多くの場合、商品名が付けられて、プロダクトとしてリリースされています。また、近年ではタレントマネジメントシステムや採用管理システムなど、さまざまなシステムに一つの機能として組織サーベイが搭載されているケースもあります。
パッケージ型の例として、せっかくなのでビジネスリサーチラボで開発を支援させていただいたプロダクトを紹介できればと思います。「マイナビエンゲージメントリサーチ」という、エンゲージメントとその要因を可視化するパッケージ型の組織サーベイがあります。この開発に弊社と筑波大学の方々と一緒に協力をさせていただきました。
その他にも、皆さんの会社で既に導入しているもの、もしくは導入を検討している組織サーベイはたくさんあると思います。
オーダーメイド型組織サーベイとは
オーダーメイド型組織サーベイは、その名の通りパッケージ化されておらず、それぞれの会社の状況や課題感、目指すべき姿に応じて設計されるものです。そのため、質問項目や計算方法、アウトプットが会社ごとに異なります。会社の状況に合わせてサーベイを設計し、得られたデータを基に、手動で必要な分析を行っていきます。
とはいえ、オーダーメイド型組織サーベイを実施したことがない方にとっては、一体どのようなものなのか見当が付かないかもしれません。オーダーメイド型組織サーベイの種類は企業の数だけありますが、弊社で提供したケースをもとにいくつか例を挙げてみます。
(1)リテンションサーベイ
離職を促す要因を明らかにするため、組織サーベイを実施しました。
(2)エンゲージメントサーベイ
近年「エンゲージメント」という概念が重要視されてきていますが、この概念に注目し、働きがいを高める方法を検討するために実施しました。
(3)キャリアサーベイ
従業員のキャリア意識やキャリア展望など、キャリアに対する考え方を可視化しました。
(4)テレワークサーベイ
新型コロナウイルス感染症の拡大から、テレワークを導入する企業が増えています。そのような中、どうすれば在宅勤務のストレスを軽減し、より効率的・効果的に勤務できるかを明らかにするためのサーベイをオーダーメイド型で提供しました。

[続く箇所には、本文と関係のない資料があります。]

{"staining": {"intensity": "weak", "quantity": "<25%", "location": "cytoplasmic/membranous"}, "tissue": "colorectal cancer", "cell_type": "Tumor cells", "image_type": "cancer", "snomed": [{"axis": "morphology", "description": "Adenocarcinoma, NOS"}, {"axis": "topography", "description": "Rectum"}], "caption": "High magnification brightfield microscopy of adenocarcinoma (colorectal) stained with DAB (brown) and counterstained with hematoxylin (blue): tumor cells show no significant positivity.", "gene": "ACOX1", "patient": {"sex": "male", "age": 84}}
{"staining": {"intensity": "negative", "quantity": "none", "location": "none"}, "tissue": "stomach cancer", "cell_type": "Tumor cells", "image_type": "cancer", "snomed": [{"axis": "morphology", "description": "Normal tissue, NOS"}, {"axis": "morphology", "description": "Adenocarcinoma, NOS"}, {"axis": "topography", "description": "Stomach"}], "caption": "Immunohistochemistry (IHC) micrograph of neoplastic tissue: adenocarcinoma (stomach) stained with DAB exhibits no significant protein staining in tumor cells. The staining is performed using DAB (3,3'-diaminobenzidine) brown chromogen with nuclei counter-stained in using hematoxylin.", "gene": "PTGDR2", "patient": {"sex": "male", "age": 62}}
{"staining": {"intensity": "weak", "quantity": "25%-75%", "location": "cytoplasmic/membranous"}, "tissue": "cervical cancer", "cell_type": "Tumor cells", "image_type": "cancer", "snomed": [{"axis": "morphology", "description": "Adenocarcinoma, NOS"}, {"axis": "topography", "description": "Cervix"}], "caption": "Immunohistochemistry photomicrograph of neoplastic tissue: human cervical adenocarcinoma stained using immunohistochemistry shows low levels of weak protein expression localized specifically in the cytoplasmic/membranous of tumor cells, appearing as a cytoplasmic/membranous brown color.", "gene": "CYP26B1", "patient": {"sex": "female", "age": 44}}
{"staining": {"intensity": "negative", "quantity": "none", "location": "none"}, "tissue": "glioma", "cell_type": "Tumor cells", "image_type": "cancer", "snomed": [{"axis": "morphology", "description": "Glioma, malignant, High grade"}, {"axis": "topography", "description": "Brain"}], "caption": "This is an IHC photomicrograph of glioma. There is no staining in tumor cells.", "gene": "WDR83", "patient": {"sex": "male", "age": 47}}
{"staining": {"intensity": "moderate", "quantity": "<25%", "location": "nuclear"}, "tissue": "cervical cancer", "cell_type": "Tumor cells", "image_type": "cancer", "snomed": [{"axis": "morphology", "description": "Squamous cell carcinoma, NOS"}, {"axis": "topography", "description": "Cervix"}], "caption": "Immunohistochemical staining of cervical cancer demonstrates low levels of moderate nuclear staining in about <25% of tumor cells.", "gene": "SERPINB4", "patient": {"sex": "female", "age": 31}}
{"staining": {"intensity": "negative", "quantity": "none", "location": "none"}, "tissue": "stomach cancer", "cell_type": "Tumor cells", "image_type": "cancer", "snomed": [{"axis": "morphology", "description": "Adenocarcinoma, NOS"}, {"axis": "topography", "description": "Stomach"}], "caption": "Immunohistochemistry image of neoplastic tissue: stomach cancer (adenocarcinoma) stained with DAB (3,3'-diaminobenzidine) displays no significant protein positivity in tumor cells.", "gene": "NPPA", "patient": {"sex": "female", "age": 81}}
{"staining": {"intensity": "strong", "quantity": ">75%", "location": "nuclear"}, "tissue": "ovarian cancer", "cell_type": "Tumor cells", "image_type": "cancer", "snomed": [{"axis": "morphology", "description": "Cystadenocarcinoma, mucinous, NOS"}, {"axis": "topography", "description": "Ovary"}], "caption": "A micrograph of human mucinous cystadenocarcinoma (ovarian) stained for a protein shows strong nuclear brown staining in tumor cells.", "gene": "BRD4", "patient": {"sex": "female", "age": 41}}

これらはあくまで一部で、それぞれの会社が直面している課題に応じて、オーダーメイドで組織サーベイを作っていく。これがオーダーメイド型の組織サーベイの例になっています。
具体的な名前は言いませんが、「組織サーベイ」と検索していただくと、たくさんの種類のパッケージ型の商品が出てくると思います。大手企業が出しているものもあれば、近年はベンチャー企業が組織サーベイのパッケージ型のサービスをリリースするといったケースも目立つようになっていますね。恐らくパッケージ型のほうが「組織サーベイ」というときに、まずは思い付くものではないでしょうか。
本日は、パッケージ型組織サーベイをどのように選べばいいのか、どのような場合にオーダーメイド型を選択するといいのか説明します。
基本用語の確認
解説に入る前に、組織サーベイを巡る四つの基本的な用語を確認します。
概念
組織サーベイの文脈で用いる「概念」とは、組織サーベイで測定したいもののことです。概念自体は直接目に見えるものではないので、観察することはできません。しかし、観察可能な行動や事象から構成されるものです。
とても抽象的に聞こえるかもしれませんが、概念は、組織サーベイの世界では非常にありふれたものです。
例えば、今まで使ってきた言葉の中にも概念は出てきています。例えば「エンゲージメント」も概念にあたります。エンゲージメントそのものは、目に見えるわけではないですよね。他にも「組織風土」や、最近注目を集めている「心理的安全性」、「リーダーシップ」などもそうです。リーダーシップそのものは目に見えませんが、リーダーである上司の行動は直接観察することができます。
このように、「測定したいけれども直接観察できないもの」のことを概念と呼びます。
その意味で、パッケージ型の組織サーベイのアウトプットイメージを見たことがある方であれば、ピンとくると思います。アウトプットイメージにはさまざまな指標が書かれていますよね。「この指標はこれぐらいの値」という結果が、グラフ等で示されています。それぞれの指標が概念である場合がかなり多いですね。ですので、組織サーベイは、数多くの概念から構成されているというのが特徴です。
項目
項目とは、概念を測定するための質問項目のことです。組織サーベイでは、一つの概念を測定するために複数の項目を用いるケースが一般的です。例えば、エンゲージメントを測定するときに「あなたはエンゲージメントが高いですか」とダイレクトに聞くケースはないと思います。「朝起きて目が覚めたら今日も仕事に行こうと思う」「仕事をしていると活力がみなぎってくる」等、複数の質問項目で尋ね、それらの回答を合算して「エンゲージメント」という概念を測定します。
従業員の立場として組織サーベイを受けるとき、「似たような質問が多いな」と感じるケースもあると思います。それは、実は意図的にそのようにしているということです。
成果指標
様々な呼び方があると思いますが、本日のセミナーでは「成果指標」と呼んでおきます。成果指標とは、人や組織の目指すべき/避けるべき状態を表す概念のことです。目指すべき状態、避けるべき状態を表す概念と言い換えることもできますね。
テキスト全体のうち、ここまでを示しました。